Nigeria is advancing its healthcare research capabilities with the creation of a biobank housing over 400,000 biological samples, a project led by the Nigerian Institute of Medical Research (NIMR). The biobank, built through years of clinical studies and partnerships, aims to produce health data specific to Nigeria's population, reducing reliance on foreign datasets that often fail to reflect local genetic and environmental conditions. John Oladapo Obafunwa, director-general of NIMR, stated the biobank enables Nigeria to study diseases based on its own people, particularly as the country battles both persistent infections like malaria and rising cases of cancer and diabetes. The repository includes samples linked to infectious and non-communicable diseases, supporting faster diagnosis, better surveillance, and locally tailored treatments.

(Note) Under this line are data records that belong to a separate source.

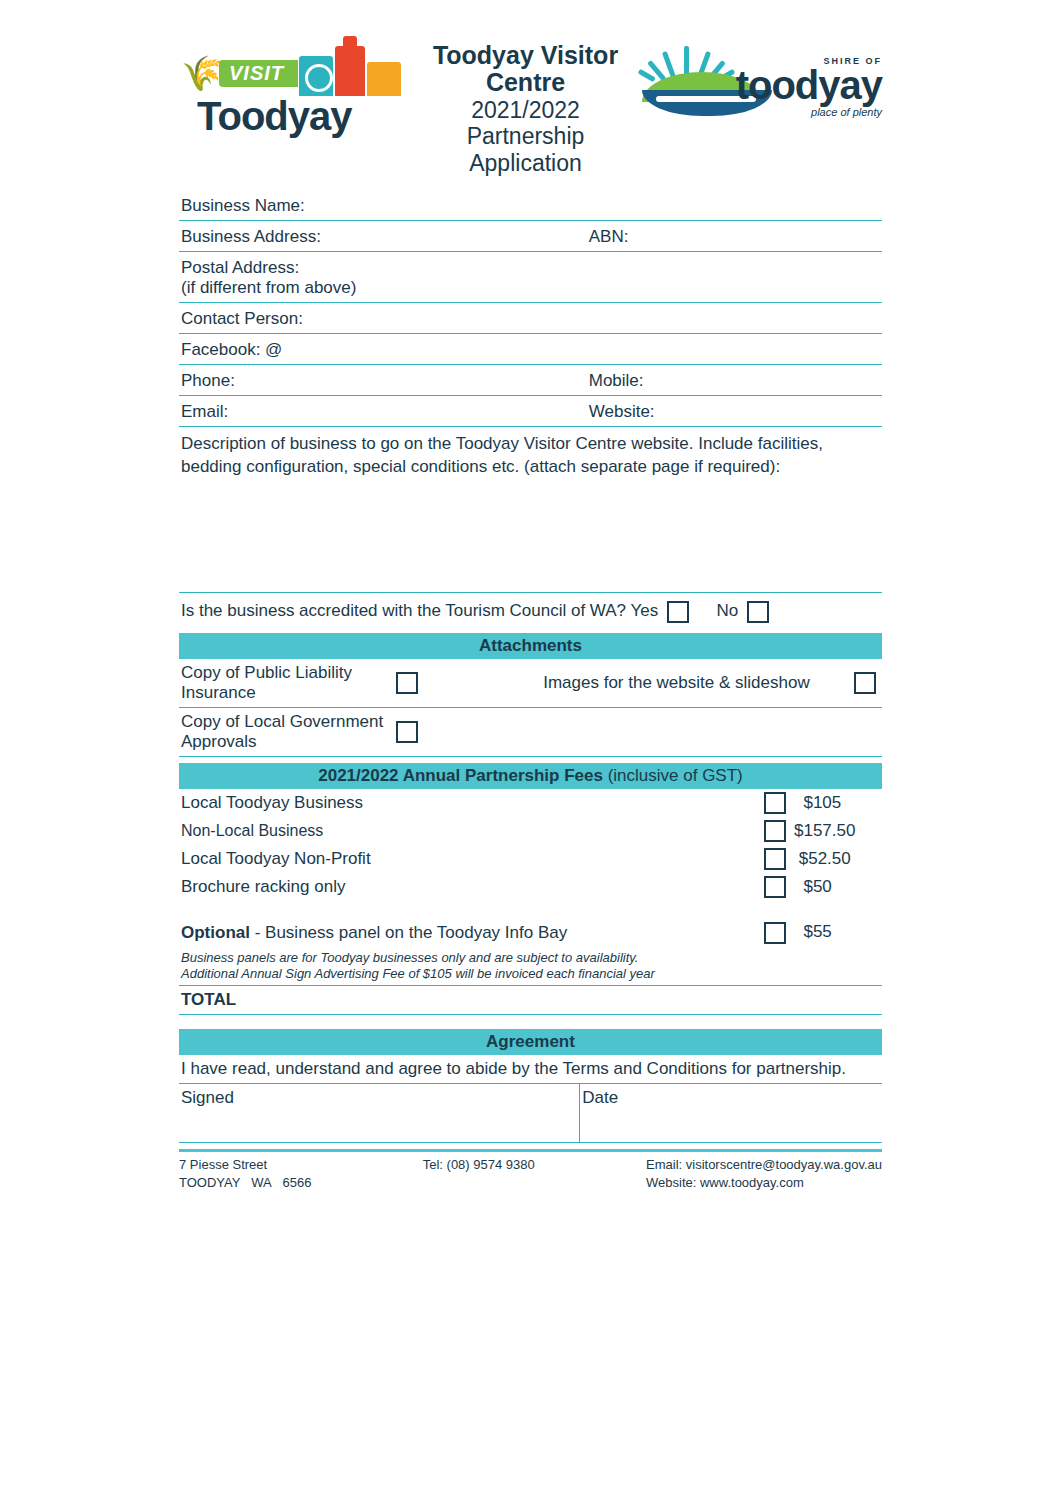🌾
VISIT
Toodyay
Toodyay Visitor Centre
2021/2022
Partnership Application
SHIRE OF
toodyay
place of plenty
| Business Name: |
| Business Address: | ABN: |
| Postal Address: |
| (if different from above) |
| Contact Person: |
| Facebook: @ |
| Phone: | Mobile: |
| Email: | Website: |
Description of business to go on the Toodyay Visitor Centre website. Include facilities, bedding configuration, special conditions etc. (attach separate page if required):
| Is the business accredited with the Tourism Council of WA? Yes No |
Attachments
| Copy of Public Liability Insurance | | Images for the website & slideshow | |
| Copy of Local Government Approvals | | | |
2021/2022 Annual Partnership Fees (inclusive of GST)
| Local Toodyay Business | | $105 |
| Non-Local Business | | $157.50 |
| Local Toodyay Non-Profit | | $52.50 |
| Brochure racking only | | $50 |
| Optional - Business panel on the Toodyay Info Bay | | $55 |
| Business panels are for Toodyay businesses only and are subject to availability. Additional Annual Sign Advertising Fee of $105 will be invoiced each financial year |
| TOTAL |
Agreement
I have read, understand and agree to abide by the Terms and Conditions for partnership.
| Signed | Date |
7 Piesse Street
TOODYAY WA 6566
Tel: (08) 9574 9380
Email: visitorscentre@toodyay.wa.gov.au
Website: www.toodyay.com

Despite its scale, the biobank's impact is constrained by weak infrastructure, poor data management, and a shortage of experts in bioinformatics and genome sequencing. Obafunwa acknowledged that without improved systems, the full value of the samples cannot be unlocked. Nigeria still sends samples abroad for advanced analysis, increasing costs and delays. NIMR is pursuing international collaborations, including a recent meeting with Chinese scientists in Lagos, to secure technology transfer and training. The institute's role in the COVID-19 response revealed both its strategic importance and systemic weaknesses, including inadequate laboratory capacity and funding delays.

💡 NaijaBuzz Take

The biobank's existence exposes a paradox: Nigeria can collect 400,000 samples but still cannot process them at scale. John Oladapo Obafunwa's admission about lacking the expertise and infrastructure to analyze this data reveals that collection is not capability. For Nigerians, this means health decisions will continue to lag behind even as local data accumulates. Without urgent investment in lab systems and training, the biobank risks becoming a shelf of unused potential.